**EXERCISE PROMPT**
The lines to copy are those in the records below that hold the word "linecap".

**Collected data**
[Start of Attachment]

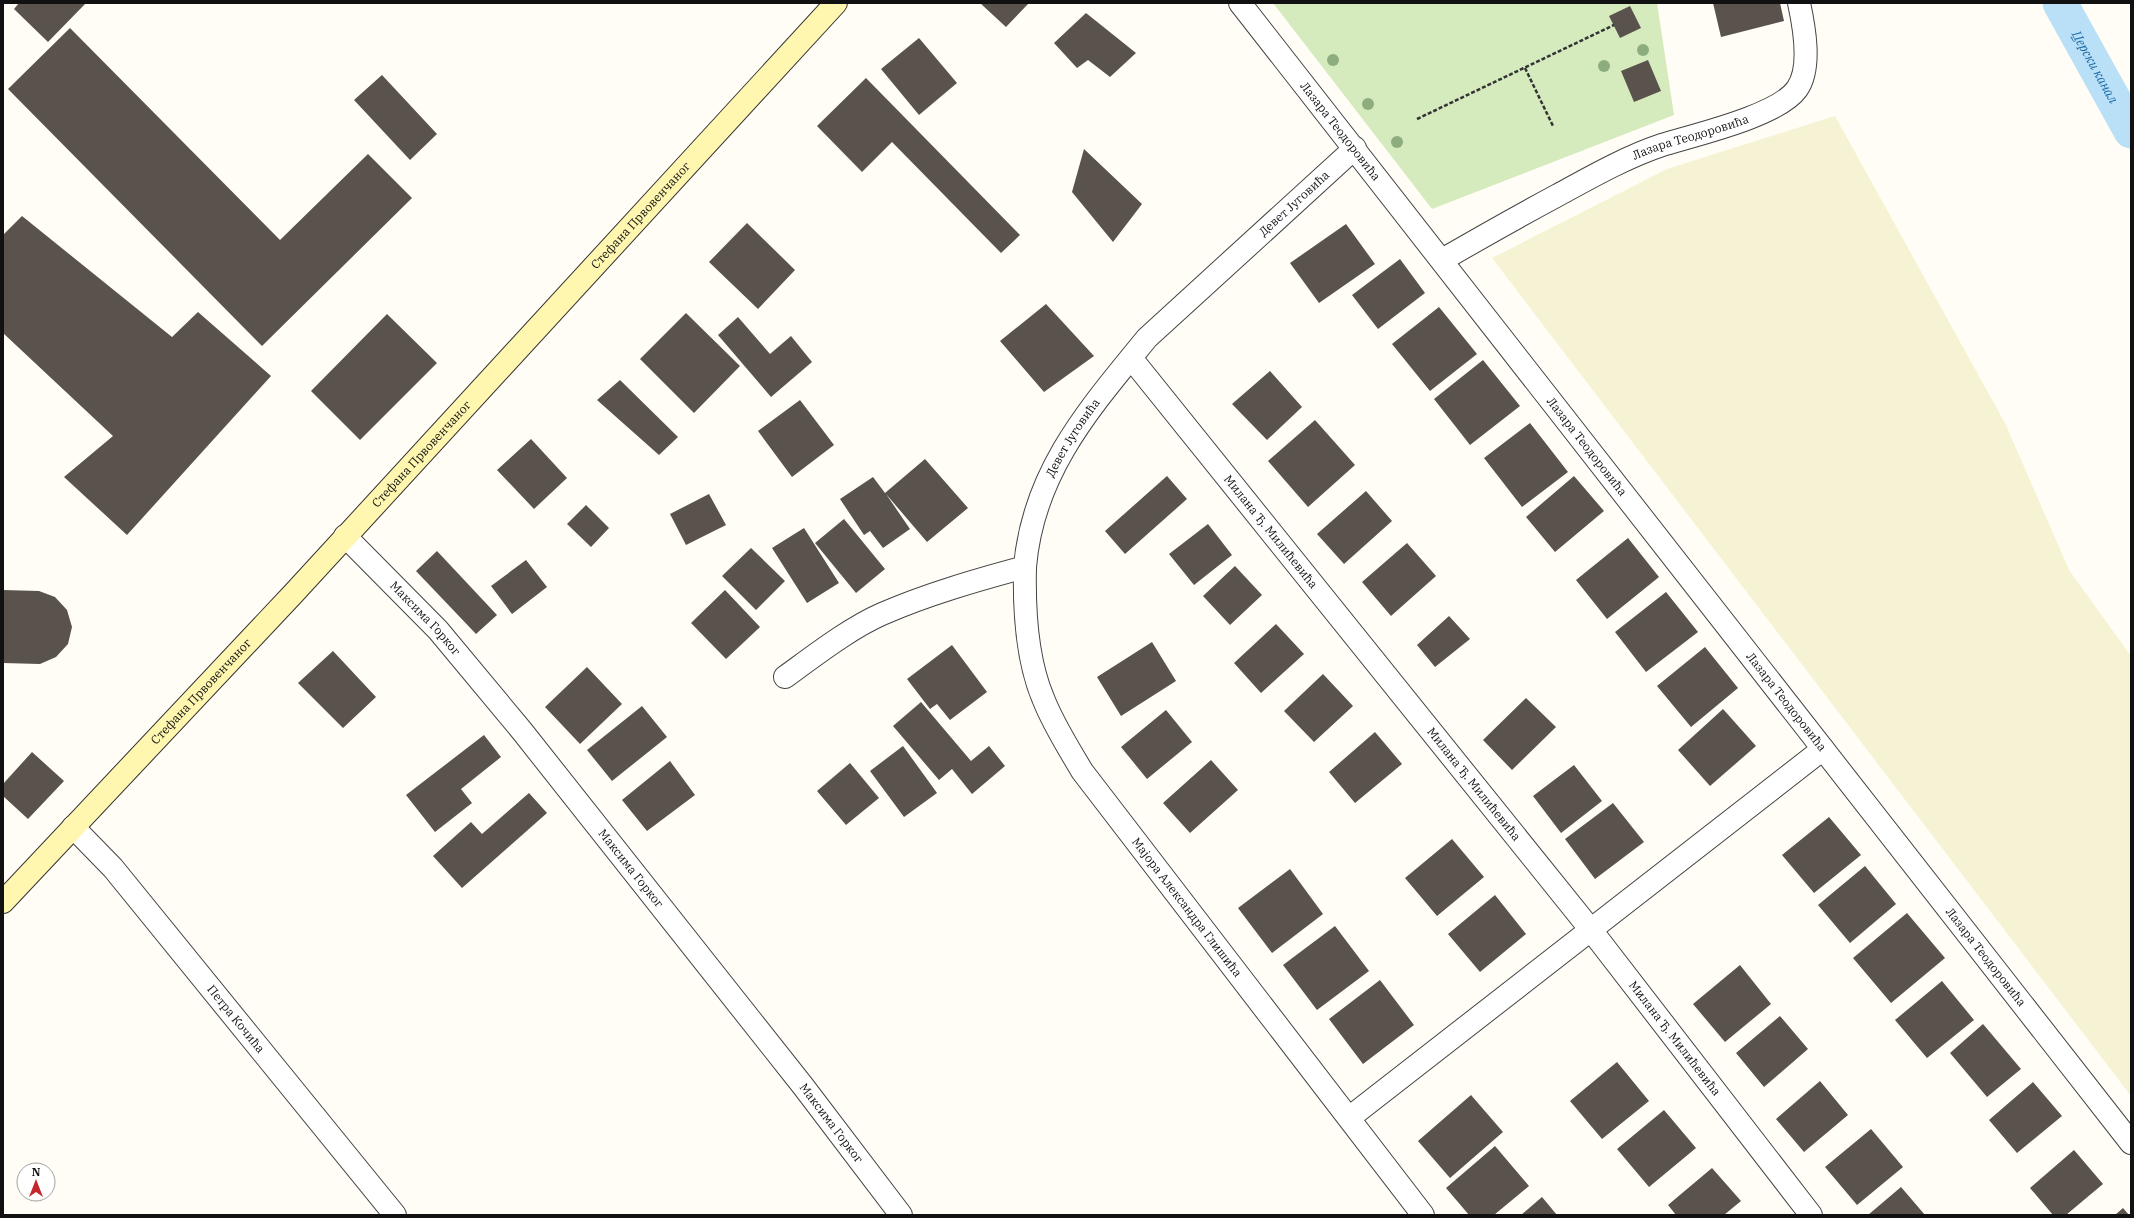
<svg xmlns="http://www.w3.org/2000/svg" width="2134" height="1218" viewBox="0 0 2134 1218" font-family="'IBM Plex Serif',serif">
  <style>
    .farmland { fill: #f6f3d4 }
    .green { fill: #d5ebbd }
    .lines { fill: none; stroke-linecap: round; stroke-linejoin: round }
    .canal { stroke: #b9e0f7; stroke-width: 35 }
    .building { fill: #5a524d }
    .street-casing { stroke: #444; stroke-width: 24 }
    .secondary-casing { stroke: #333; stroke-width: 24 }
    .path { stroke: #333; stroke-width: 2.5; stroke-dasharray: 4 2; stroke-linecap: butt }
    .street { stroke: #fff; stroke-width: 22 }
    .secondary { stroke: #fff6b0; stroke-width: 22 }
    .tree { fill: #8dad7f }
    .labels { text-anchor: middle; stroke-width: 4; stroke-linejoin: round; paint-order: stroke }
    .street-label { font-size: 12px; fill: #111; stroke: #fff }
    .water-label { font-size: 13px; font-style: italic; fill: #1768a6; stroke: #fff }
  </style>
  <rect width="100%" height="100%" fill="#fffdf5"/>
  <path class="farmland" d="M1835 116 2006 425 2069 570 2131 656V1096L1492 258 1667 169Z"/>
  <path class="green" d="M1273 3H1657L1674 115 1432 209Z"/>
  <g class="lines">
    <path class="canal" id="s1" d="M2060 3 2131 131"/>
  </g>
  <path class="building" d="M19 3H86L48 42 14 9Z
    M980 3H1029L1006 27Z
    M1713 3H1780L1784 21 1721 37Z
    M1630 6 1641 28 1620 38 1609 16Z
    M1086 13 1136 53 1110 77 1088 60 1077 68 1054 43Z
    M70 28 280 240 368 154 412 198 262 346 8 89Z
    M919 38 957 83 919 115 881 69Z
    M1648 60 1661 91 1634 102 1621 71Z
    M382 75 437 134 410 160 354 100Z
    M866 78 1020 235 1001 253 892 142 862 172 817 126Z
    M1084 149 1142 204 1113 242 1072 192Z
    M22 216 172 337 198 312 271 376 127 535 64 477 113 436 3 333V235Z
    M747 223 795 270 758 309 709 262Z
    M1346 224 1375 264 1319 303 1290 263Z
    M1400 259 1425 293 1378 329 1352 295Z
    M1046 304 1094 356 1044 392 1000 341Z
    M1439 307 1477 354 1430 391 1392 344Z
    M686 313 740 366 694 413 640 359Z
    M387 314 437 363 360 440 311 391Z
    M738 317 770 354 791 336 812 362 771 397 718 335Z
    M1483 360 1520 406 1470 445 1434 399Z
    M1270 371 1302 407 1267 440 1232 404Z
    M620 380 678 437 659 455 597 400Z
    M800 400 834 445 792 477 758 431Z
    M1315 420 1355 465 1308 507 1268 461Z
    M1530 423 1568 472 1522 507 1484 458Z
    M531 439 567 478 534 509 497 470Z
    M925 459 968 508 927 542 886 494 910 529 883 548 870 531 864 535 840 499 873 477 885 493Z
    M1167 476 1187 499 1125 554 1105 531Z
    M1574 476 1604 511 1555 552 1526 517Z
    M1366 491 1392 521 1344 564 1317 534Z
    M709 494 726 525 686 545 670 514Z
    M586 505 609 528 591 547 567 524Z
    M844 519 885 569 856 593 815 543Z
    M1208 524 1232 555 1194 585 1169 554Z
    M804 528 839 583 807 603 772 548Z
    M1628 538 1659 577 1607 619 1576 580Z
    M1407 543 1436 576 1391 616 1362 582Z
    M751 548 785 581 756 610 722 576Z
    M437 551 497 615 476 634 416 571Z
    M526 560 547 587 512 614 491 586Z
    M1235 566 1262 595 1230 625 1203 596Z
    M3 590 39 591 55 597 67 610 72 627 68 644 56 657 40 664 3 663Z
    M725 590 760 627 726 659 691 623Z
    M1666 592 1698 632 1646 672 1615 632Z
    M1449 616 1470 639 1435 667 1417 645Z
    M1276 624 1304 654 1261 693 1234 663Z
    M1152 642 1176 681 1121 716 1097 677Z
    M952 645 987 692 950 720 937 704 930 709 907 679Z
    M1705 647 1738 688 1691 727 1657 686Z
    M333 651 376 697 343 728 298 683Z
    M587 667 622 704 580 744 545 707Z
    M1323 674 1353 706 1314 742 1284 711Z
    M1526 698 1556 727 1512 770 1483 740Z
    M921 702 971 761 989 746 1005 766 972 794 952 769 939 780 893 726Z
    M642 706 667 737 612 781 587 750Z
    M1723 709 1756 746 1710 786 1678 750Z
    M1166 710 1192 742 1147 779 1121 747Z
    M1375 732 1402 764 1355 803 1329 772Z
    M484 735 501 757 461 789 472 803 435 832 406 795Z
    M903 746 937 793 904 817 870 771Z
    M32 752 64 781 28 819 3 796V784Z
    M1211 760 1238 790 1190 833 1163 803Z
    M670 761 695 795 647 831 622 800Z
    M850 763 879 798 846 825 817 791Z
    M1574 765 1602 801 1561 833 1533 796Z
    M529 793 547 813 462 888 433 856 471 822 482 834Z
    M1613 803 1644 842 1595 879 1565 839Z
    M1829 817 1861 855 1814 893 1782 855Z
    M1452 839 1484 877 1437 916 1405 878Z
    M1865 866 1896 904 1850 943 1818 905Z
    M1290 869 1323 914 1272 953 1238 908Z
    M1495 895 1526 934 1480 972 1448 934Z
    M1907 913 1945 958 1891 1003 1853 958Z
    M1335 926 1369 971 1317 1010 1283 965Z
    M1740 965 1771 1004 1725 1042 1693 1004Z
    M1380 980 1414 1025 1363 1064 1329 1019Z
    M1942 981 1974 1020 1927 1058 1895 1020Z
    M1780 1016 1808 1049 1764 1087 1736 1053Z
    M1983 1024 2021 1069 1987 1097 1950 1053Z
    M1617 1062 1649 1101 1602 1139 1570 1101Z
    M1820 1081 1848 1115 1804 1152 1776 1119Z
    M2033 1082 2062 1116 2017 1153 1989 1120Z
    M1471 1095 1503 1132 1450 1178 1418 1141Z
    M1664 1110 1696 1148 1649 1187 1617 1149Z
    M1871 1129 1903 1167 1857 1205 1825 1167Z
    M1495 1146 1529 1186 1494 1215H1469L1446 1188Z
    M2074 1150 2103 1184 2066 1215H2053L2030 1188Z
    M1712 1168 1741 1201 1724 1215H1676L1668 1205Z
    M1901 1187 1925 1215H1868Z
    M1542 1197 1557 1215H1521Z
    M2123 1208 2129 1215H2115Z"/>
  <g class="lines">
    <g class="street-casing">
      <g id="street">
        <path id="s2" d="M1240 3 2131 1143"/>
        <path id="s3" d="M1442 260C1480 238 1519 216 1558 195 1591 177 1626 157 1662 145 1694 135 1778 116 1797 89 1812 68 1804 26 1799 3"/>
        <path id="s4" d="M1131 358 1591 930 1811 1215"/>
        <path id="s5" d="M345 536 438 630 522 731 803 1086 901 1215"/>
        <path id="s6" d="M1025 567C1024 608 1027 660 1043 698 1053 724 1068 747 1082 771L1423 1215"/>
        <path id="s7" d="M785 677C814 656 850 628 882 614 928 594 977 580 1025 567 1033 472 1089 409 1147 338L1355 148"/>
        <path id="s8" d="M73 827 113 868 395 1215"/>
        <path d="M1349 1118 1823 749"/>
      </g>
    </g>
    <g class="secondary-casing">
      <g id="secondary">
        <path id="s9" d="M3 902 293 594 836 3"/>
      </g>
    </g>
    <path class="path" d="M1525 68 1553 126
      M1417 119 1614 25"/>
    <use href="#street" class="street"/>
    <use href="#secondary" class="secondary"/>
  </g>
  <g class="tree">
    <circle cx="1643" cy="50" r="6"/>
    <circle cx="1333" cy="60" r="6"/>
    <circle cx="1604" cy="66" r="6"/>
    <circle cx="1368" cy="104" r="6"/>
    <circle cx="1397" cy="142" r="6"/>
  </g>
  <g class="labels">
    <g class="street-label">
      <text dy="4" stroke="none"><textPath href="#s2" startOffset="163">Лазара Теодоровића</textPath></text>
      <text dy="4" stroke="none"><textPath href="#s3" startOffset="278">Лазара Теодоровића</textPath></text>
      <text dy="4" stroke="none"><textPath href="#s7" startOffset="730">Девет Југовића</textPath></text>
      <text dy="4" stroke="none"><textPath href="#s9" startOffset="937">Стефана Првовенчаног</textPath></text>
      <text dy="4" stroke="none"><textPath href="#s7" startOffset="406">Девет Југовића</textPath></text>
      <text dy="4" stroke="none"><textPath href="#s2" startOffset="563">Лазара Теодоровића</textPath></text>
      <text dy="4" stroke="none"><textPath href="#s9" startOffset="613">Стефана Првовенчаног</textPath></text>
      <text dy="4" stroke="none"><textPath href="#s4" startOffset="223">Милана Ђ. Милићевића</textPath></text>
      <text dy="4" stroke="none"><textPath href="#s5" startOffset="115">Максима Горког</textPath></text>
      <text dy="4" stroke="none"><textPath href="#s9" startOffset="289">Стефана Првовенчаног</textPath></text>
      <text dy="4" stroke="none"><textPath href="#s2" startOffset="887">Лазара Теодоровића</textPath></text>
      <text dy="4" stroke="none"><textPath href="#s4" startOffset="547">Милана Ђ. Милићевића</textPath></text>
      <text dy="4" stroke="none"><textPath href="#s5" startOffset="439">Максима Горког</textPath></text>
      <text dy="4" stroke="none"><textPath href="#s6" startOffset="388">Мајора Александра Глишића</textPath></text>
      <text dy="4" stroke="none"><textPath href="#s2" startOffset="1211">Лазара Теодоровића</textPath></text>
      <text dy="4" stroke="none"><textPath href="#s8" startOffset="252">Петра Кочића</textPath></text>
      <text dy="4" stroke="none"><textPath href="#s4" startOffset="871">Милана Ђ. Милићевића</textPath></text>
      <text dy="4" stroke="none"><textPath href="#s5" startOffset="763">Максима Горког</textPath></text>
    </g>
    <g class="water-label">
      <text dy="5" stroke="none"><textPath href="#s1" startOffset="73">Церски канал</textPath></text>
    </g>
  </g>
  <rect width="2134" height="1218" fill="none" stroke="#111111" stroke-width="8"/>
  <g transform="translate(36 1182)"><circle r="19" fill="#ffffff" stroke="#a0a0a0"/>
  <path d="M0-3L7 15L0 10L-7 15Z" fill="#c4262e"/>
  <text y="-6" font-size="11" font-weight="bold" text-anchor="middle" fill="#111111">N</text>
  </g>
</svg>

[End of Attachment]

**THE ANSWER**
    .lines { fill: none; stroke-linecap: round; stroke-linejoin: round }
    .path { stroke: #333; stroke-width: 2.5; stroke-dasharray: 4 2; stroke-linecap: butt }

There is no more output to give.